Atlantic City ressemble à un décor de film catastrophe: au carrefour les feux passent du rouge au vert sans qu'aucune voiture n'en profite, les parkings sont éclairés mais vides, des rigoles d'eau dévalent les rues désertes.

De gigantesques vagues grises montent à l'assaut du rivage. Le long de la jetée, casinos, bars et hôtels clinquants qui accueillent chaque année plus de 30 millions de visiteurs sont barricadés derrière des planches et des sacs de sable.

A l'intérieur, les machines à sous alignées attendent en vain les joueurs. La musique d'ambiance retentit encore, entrecoupée d'encouragements à miser et miser encore. "Détendez-vous, faites-vous plaisir", promettent les slogans publicitaires.

Seuls signes de vie: des patrouilles de police en véhicules tout-terrain et une équipe de télévision dégoulinante de pluie qui filme sur la plage.

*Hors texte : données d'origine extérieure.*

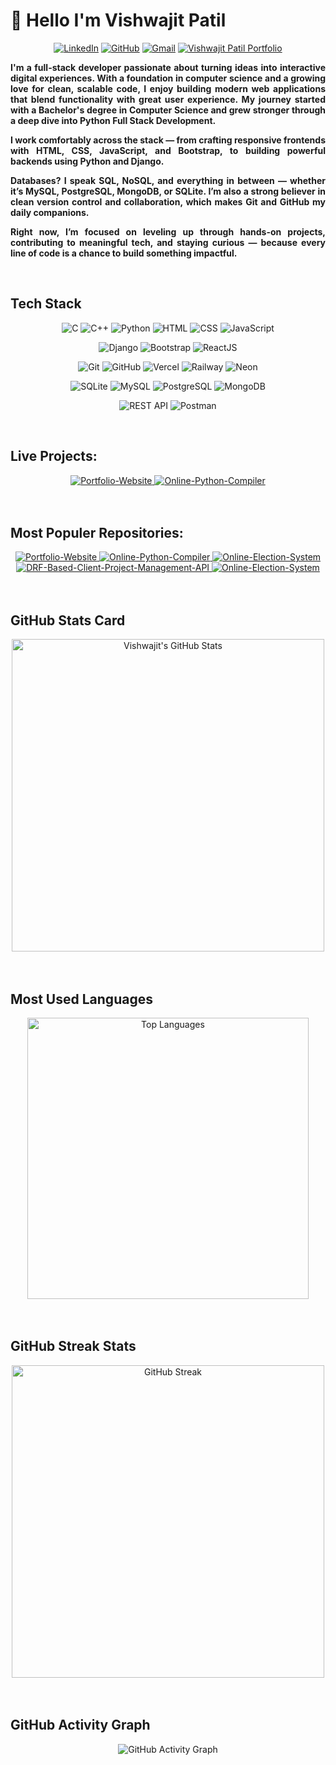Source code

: # 👋 Hello I'm Vishwajit Patil 

<p align="center">
  <a href="https://www.linkedin.com/in/vishwajitpatil-pythondev/"><img src="https://img.shields.io/badge/-vishwajitpatil--pythondev-blue?style=flat-square&logo=inspire&logoColor=white" alt="LinkedIn"></a>
  <a href="https://github.com/VishwajitPatil0822"><img src="https://img.shields.io/badge/-@VishwajitPatil0822-black?style=flat-square&logo=github" alt="GitHub"></a>
  <a href="mailto:vishwajit22patil@gmail.com"><img src="https://img.shields.io/badge/-vishwajit22patil@gmail.com-red?style=flat-square&logo=gmail&logoColor=white" alt="Gmail"></a>
  <a href="https://vishwajit-patil-portfolio.vercel.app/"><img src="https://img.shields.io/badge/-vishwajit--patil--portfolio.vercel.app-brigthgreen?style=flat-square&logo=appveyor&logoColor=white" alt="Vishwajit Patil Portfolio"></a>
</p>

<div align="justify">
  <p>
    <b>I'm a full-stack developer passionate about turning ideas into interactive digital experiences. With a foundation in computer science and a growing love for clean, scalable code, I enjoy building modern web applications that blend functionality with great user experience. My journey started with a Bachelor's degree in Computer Science and grew stronger through a deep dive into Python Full Stack Development.
    </b>
  </p>

  <p>
    <b>I work comfortably across the stack — from crafting responsive frontends with HTML, CSS, JavaScript, and Bootstrap, to building powerful backends using Python and Django.
    </b>
  </p>

  <p>
    <b>Databases? I speak SQL, NoSQL, and everything in between — whether it’s MySQL, PostgreSQL, MongoDB, or SQLite. I’m also a strong believer in clean version control and collaboration, which makes Git and GitHub my daily companions.
    </b>
  </p>

  <p>
    <b>Right now, I’m focused on leveling up through hands-on projects, contributing to meaningful tech, and staying curious — because every line of code is a chance to build something impactful.
    </b>
  </p>
</div><br>

## Tech Stack
<p align="center">
  <img src="https://img.shields.io/badge/-C-blue?style=flat-square&logo=c&logoColor=white" alt="C">
  <img src="https://img.shields.io/badge/-C++-00599C?style=flat-square&logo=c%2B%2B&logoColor=white" alt="C++">
  <img src="https://img.shields.io/badge/-Python-3776AB?style=flat-square&logo=python&logoColor=yellow" alt="Python">
  <img src="https://img.shields.io/badge/-HTML5-E34F26?style=flat-square&logo=html5&logoColor=white" alt="HTML">
  <img src="https://img.shields.io/badge/-CSS3-1572B6?style=flat-square&logo=css3&logoColor=white" alt="CSS">
  <img src="https://img.shields.io/badge/-JavaScript-F7DF1E?style=flat-square&logo=javascript&logoColor=black" alt="JavaScript">
</p>

<p align="center">
  <img src="https://img.shields.io/badge/-Django-092E20?style=flat-square&logo=django&logoColor=white" alt="Django">
  <img src="https://img.shields.io/badge/-Bootstrap-7952B3?style=flat-square&logo=bootstrap&logoColor=white" alt="Bootstrap">
  <img src="https://img.shields.io/badge/-ReactJS-61DAFB?style=flat-square&logo=react&logoColor=black" alt="ReactJS">
</p>

<p align="center">
  <img src="https://img.shields.io/badge/-Git-F05032?style=flat-square&logo=git&logoColor=white" alt="Git">
  <img src="https://img.shields.io/badge/-GitHub-181717?style=flat-square&logo=github&logoColor=white" alt="GitHub">
  <img src="https://img.shields.io/badge/-Vercel-000000?style=flat-square&logo=vercel&logoColor=white" alt="Vercel">
  <img src="https://img.shields.io/badge/-Railway-000000?style=flat-square&logo=railway&logoColor=white" alt="Railway">
  <img src="https://img.shields.io/badge/-Neon-0086FF?style=flat-square&logo=nomad&logoColor=white" alt="Neon">
</p>

<p align="center">
  <img src="https://img.shields.io/badge/-SQLite-003B57?style=flat-square&logo=sqlite&logoColor=white" alt="SQLite"> 
  <img src="https://img.shields.io/badge/-MySQL-4479A1?style=flat-square&logo=mysql&logoColor=white" alt="MySQL">
  <img src="https://img.shields.io/badge/-PostgreSQL-336791?style=flat-square&logo=postgresql&logoColor=white" alt="PostgreSQL">
  <img src="https://img.shields.io/badge/-MongoDB-47A248?style=flat-square&logo=mongodb&logoColor=white" alt="MongoDB">
</p>

<p align="center">
  <img src="https://img.shields.io/badge/-REST%20API-FF6C37?style=flat-square&logo=headspace&logoColor=white" alt="REST API">
  <img src="https://img.shields.io/badge/-Postman-FF6C37?style=flat-square&logo=postman&logoColor=white" alt="Postman">
</p><br>

## Live Projects:
<div align="center">
  <a href="https://vishwajit-patil-portfolio.vercel.app/">
    <img src="https://github-readme-stats.vercel.app/api/pin/?username=VishwajitPatil0822&repo=Portfolio-Website&theme=radical" alt="Portfolio-Website">
  </a>
  <a href="https://online-python-compiler-liard.vercel.app/">
    <img src="https://github-readme-stats.vercel.app/api/pin/?username=VishwajitPatil0822&repo=Online-Python-Compiler&theme=radical" alt="Online-Python-Compiler">
  </a>
</div>
<br><br>

## Most Populer Repositories:
<div align="center">
  <a href="https://github.com/VishwajitPatil0822/Portfolio-Website">
    <img src="https://github-readme-stats.vercel.app/api/pin/?username=VishwajitPatil0822&repo=Portfolio-Website&theme=radical" alt="Portfolio-Website">
  </a>
  <a href="https://github.com/VishwajitPatil0822/Online-Python-Compiler">
    <img src="https://github-readme-stats.vercel.app/api/pin/?username=VishwajitPatil0822&repo=Online-Python-Compiler&theme=radical" alt="Online-Python-Compiler">
  </a>
  <a href="https://github.com/VishwajitPatil0822/Online-Election-System">
    <img src="https://github-readme-stats.vercel.app/api/pin/?username=VishwajitPatil0822&repo=Online-Election-System&theme=radical" alt="Online-Election-System">
  </a>
  <a href="https://github.com/VishwajitPatil0822/DRF-Based-Client-Project-Management-API">
    <img src="https://github-readme-stats.vercel.app/api/pin/?username=VishwajitPatil0822&repo=DRF-Based-Client-Project-Management-API&theme=radical" alt="DRF-Based-Client-Project-Management-API">
  </a>
    <a href="https://github.com/VishwajitPatil0822/Online-Election-System">
    <img src="https://github-readme-stats.vercel.app/api/pin/?username=VishwajitPatil0822&repo=Online-Election-System&theme=radical" alt="Online-Election-System">
  </a>
</div>
<br><br>

## GitHub Stats Card
<div align="center">
  <img src="https://github-readme-stats.vercel.app/api?username=VishwajitPatil0822&show_icons=true&theme=radical" width="500" alt="Vishwajit's GitHub Stats" />
</div>
<br><br>

## Most Used Languages
<div align="center">
  <img src="https://github-readme-stats.vercel.app/api/top-langs/?username=VishwajitPatil0822&layout=compact&theme=radical"  width="450" alt="Top Languages" />
</div>
<br><br>

## GitHub Streak Stats
<div align="center">
  <img src="https://streak-stats.demolab.com/?user=VishwajitPatil0822&theme=radical" width="500" alt="GitHub Streak" />
</div>
<br><br>

## GitHub Activity Graph
<div align="center">
  <img src="https://github-readme-activity-graph.vercel.app/graph?username=VishwajitPatil0822&theme=github" alt="GitHub Activity Graph" />
</div>
<br><br>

Même les oiseaux ont disparu.

Mais les casinos fermés sont surveillés de près pour éviter les pillages.

John Conway, 70 ans, garde l'entrée du Caesar's dont les portes aux dorures fanées battent dans le vent malgré les chaînes qui les retiennent.

Vêtu d'un T-shirt marqué "sécurité", il évalue les risques en joueur averti. "Le pire serait qu'un immeuble s'effondre, c'est peu probable. Si ça doit vous tomber dessus, vous n'y pouvez rien. Si vous restez calme peut-être que vous y échapperez. La meilleure façon de mettre la chance de votre côté, c'est de ne pas jouer", philosophe-t-il.

Les irréductibles qui n'ont pas évacué la ville se pressaient lundi dans le dernier bar ouvert: Ducktown Tavern and Liquors, en fait le seul commerce de la ville encore opérationnel.

"Nous avons le soutien de la municipalité pour rester ouvert afin de nourrir la police, les pompiers, etc...", explique le patron, John Exadaktilos, 36 ans.

Une trentaine de personnes, la plupart des policiers, étaient accoudés au comptoir devant des assiettes de poulet frit et autres nourritures roboratives. Seul trace de Sandy à l'intérieur: la pluie qui brouille les vitres et les fuites d'eau du plafond, qui s'écoulent dans des cuvettes en plastique.

Chacun a une bonne raison de rester. Ben Markum, 35 ans, explique qu'il avait une fête à organiser pour Halloween et Pam Wolfe, 54 ans, qu'elle travaille à l'hôpital local. Quant à Dave King, 19 ans, resté avec son frère, "nous sommes des survivants, pour moi c'est un défi", dit-il.